When the spec tells you wording is going to change but the action is permanent, that’s the canonical case for getByTestId with a semantic test ID. Pair it with a Goldilocks assertion on the outcome region (role + regex) and you’ve matched specificity to spec on both sides.
2. (Cumulative — Step 5.) A test using getByRole('button', { name: 'Add todo' }) (exact name, not regex) fails after marketing renamed the button to “Add”. The behavior is unchanged. What’s the most accurate diagnosis?

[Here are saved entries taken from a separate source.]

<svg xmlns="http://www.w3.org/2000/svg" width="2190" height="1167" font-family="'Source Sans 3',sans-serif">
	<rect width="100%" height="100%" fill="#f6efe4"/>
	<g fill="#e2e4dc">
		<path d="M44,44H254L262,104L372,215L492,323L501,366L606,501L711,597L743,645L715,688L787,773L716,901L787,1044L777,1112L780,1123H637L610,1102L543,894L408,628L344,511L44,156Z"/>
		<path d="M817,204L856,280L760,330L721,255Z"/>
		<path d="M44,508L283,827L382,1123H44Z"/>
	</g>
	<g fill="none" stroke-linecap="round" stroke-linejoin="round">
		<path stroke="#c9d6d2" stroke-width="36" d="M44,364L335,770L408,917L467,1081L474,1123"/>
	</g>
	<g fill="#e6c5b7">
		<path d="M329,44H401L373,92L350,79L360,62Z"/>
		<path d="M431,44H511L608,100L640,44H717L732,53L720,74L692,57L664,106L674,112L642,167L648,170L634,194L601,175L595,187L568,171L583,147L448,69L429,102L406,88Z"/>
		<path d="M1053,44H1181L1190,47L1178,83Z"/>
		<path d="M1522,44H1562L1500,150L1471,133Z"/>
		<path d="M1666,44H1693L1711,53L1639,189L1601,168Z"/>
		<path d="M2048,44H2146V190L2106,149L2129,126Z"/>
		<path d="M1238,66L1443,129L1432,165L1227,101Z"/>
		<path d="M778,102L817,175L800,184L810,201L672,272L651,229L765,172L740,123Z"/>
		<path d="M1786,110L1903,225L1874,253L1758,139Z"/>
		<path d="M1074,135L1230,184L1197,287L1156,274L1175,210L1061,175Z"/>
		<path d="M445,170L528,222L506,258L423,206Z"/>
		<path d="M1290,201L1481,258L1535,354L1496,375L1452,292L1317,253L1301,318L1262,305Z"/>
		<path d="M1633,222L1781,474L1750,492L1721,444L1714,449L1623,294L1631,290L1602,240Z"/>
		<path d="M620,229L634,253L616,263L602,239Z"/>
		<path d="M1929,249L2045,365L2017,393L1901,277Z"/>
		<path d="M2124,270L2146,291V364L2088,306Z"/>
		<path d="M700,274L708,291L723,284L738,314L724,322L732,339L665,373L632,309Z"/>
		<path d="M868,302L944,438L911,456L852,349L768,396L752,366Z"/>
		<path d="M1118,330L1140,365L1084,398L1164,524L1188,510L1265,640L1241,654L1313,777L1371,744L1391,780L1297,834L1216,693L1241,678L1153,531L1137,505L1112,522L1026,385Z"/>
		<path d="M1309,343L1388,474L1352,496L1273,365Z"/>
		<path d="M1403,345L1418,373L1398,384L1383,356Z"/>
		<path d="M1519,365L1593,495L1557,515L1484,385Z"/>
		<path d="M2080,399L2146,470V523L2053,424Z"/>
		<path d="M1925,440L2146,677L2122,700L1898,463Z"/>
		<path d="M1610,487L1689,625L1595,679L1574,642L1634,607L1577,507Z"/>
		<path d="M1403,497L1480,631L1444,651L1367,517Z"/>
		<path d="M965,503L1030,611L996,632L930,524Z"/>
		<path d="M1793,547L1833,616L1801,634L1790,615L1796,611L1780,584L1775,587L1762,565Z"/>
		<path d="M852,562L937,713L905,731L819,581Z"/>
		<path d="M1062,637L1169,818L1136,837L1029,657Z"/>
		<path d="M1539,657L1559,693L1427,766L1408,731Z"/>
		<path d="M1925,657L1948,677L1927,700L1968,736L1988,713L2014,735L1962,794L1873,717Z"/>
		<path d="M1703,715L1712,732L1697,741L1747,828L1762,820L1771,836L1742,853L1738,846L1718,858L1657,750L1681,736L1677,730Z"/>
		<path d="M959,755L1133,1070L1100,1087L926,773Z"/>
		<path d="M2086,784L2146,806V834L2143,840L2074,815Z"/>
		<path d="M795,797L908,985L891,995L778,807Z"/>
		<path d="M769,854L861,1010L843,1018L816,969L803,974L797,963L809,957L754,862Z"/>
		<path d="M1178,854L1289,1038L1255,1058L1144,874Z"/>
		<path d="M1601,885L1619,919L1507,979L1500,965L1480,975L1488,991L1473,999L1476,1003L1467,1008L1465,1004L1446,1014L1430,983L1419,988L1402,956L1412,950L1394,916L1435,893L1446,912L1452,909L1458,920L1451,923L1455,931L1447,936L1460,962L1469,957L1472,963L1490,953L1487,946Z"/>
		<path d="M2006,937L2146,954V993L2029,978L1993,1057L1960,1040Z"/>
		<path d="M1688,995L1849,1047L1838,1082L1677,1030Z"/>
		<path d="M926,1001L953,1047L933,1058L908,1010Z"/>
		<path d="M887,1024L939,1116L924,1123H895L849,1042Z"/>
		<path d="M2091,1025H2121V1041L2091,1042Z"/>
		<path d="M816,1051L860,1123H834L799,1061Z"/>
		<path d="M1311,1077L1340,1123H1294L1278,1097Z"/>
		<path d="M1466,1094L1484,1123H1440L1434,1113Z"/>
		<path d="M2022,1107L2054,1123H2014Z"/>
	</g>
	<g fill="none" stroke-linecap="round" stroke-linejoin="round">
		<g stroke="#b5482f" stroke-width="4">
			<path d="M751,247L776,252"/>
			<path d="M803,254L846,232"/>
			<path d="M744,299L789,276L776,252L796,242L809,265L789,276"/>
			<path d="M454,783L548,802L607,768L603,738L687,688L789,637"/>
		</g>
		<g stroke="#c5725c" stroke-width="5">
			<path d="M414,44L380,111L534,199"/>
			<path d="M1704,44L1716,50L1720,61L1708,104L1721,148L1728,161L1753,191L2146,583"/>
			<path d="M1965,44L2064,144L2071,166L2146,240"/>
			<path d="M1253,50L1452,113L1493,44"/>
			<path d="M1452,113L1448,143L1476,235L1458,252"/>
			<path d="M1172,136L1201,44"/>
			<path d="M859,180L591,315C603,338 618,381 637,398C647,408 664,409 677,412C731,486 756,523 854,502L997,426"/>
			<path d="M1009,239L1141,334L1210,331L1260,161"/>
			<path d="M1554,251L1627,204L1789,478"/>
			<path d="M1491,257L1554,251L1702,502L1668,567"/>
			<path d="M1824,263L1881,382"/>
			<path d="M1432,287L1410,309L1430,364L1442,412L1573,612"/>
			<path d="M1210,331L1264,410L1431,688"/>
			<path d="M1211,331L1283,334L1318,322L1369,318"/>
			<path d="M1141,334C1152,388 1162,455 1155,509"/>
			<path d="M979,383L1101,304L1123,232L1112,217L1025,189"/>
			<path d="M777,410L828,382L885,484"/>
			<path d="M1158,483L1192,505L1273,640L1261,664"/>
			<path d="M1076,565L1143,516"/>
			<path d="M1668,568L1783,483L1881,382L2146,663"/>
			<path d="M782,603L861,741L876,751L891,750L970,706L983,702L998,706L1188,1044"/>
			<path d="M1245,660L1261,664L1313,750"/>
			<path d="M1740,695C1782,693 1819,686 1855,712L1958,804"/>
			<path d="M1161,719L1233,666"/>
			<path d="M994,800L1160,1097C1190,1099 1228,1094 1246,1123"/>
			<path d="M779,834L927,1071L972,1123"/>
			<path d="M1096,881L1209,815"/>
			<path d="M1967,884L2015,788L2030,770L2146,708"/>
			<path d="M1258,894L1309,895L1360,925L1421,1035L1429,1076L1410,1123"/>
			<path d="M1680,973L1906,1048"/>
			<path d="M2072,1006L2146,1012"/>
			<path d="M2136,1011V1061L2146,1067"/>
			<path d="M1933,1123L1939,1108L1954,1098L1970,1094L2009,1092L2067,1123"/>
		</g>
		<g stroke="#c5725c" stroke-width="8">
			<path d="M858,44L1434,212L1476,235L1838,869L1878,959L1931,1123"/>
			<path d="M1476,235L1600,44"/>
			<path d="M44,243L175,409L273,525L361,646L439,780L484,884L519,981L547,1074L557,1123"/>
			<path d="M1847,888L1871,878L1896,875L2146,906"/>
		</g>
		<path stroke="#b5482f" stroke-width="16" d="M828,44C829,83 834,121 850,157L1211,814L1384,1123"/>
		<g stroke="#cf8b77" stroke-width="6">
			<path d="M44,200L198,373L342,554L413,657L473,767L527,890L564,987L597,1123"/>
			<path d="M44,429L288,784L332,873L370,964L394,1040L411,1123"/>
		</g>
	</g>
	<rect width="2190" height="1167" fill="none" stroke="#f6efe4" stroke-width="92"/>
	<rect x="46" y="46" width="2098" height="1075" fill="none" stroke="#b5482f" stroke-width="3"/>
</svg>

False alarms erode trust in the test suite faster than anything else. The fix isn’t to reactively patch the test on every UI change — it’s to choose locators whose contract matches what the spec actually promises.
3. (Cumulative — Steps 4 + 7.) A “Mark complete” feature has two spec’d promises: (1) the item shows visually that it’s complete, (2) the remaining-count decrements. Which assertion set best catches both regressions while surviving harmless styling changes?
Multi-promise features (Step 7) require per-promise specificity decisions. Each promise gets its own assertion shape — semantic for the toggle state, count-as-number for the counter — and each independently honors the principle: pin what the spec promises, no more, no less.
4. What’s the single most useful artifact you produced in this step?
Tests are downstream of decisions. The Spec Card is the upstream artifact that made every decision visible before you typed. Carry the habit. On your first job’s first PR, the difference between writing a brittle test and a robust one is whether you wrote the Spec Card before opening the test file.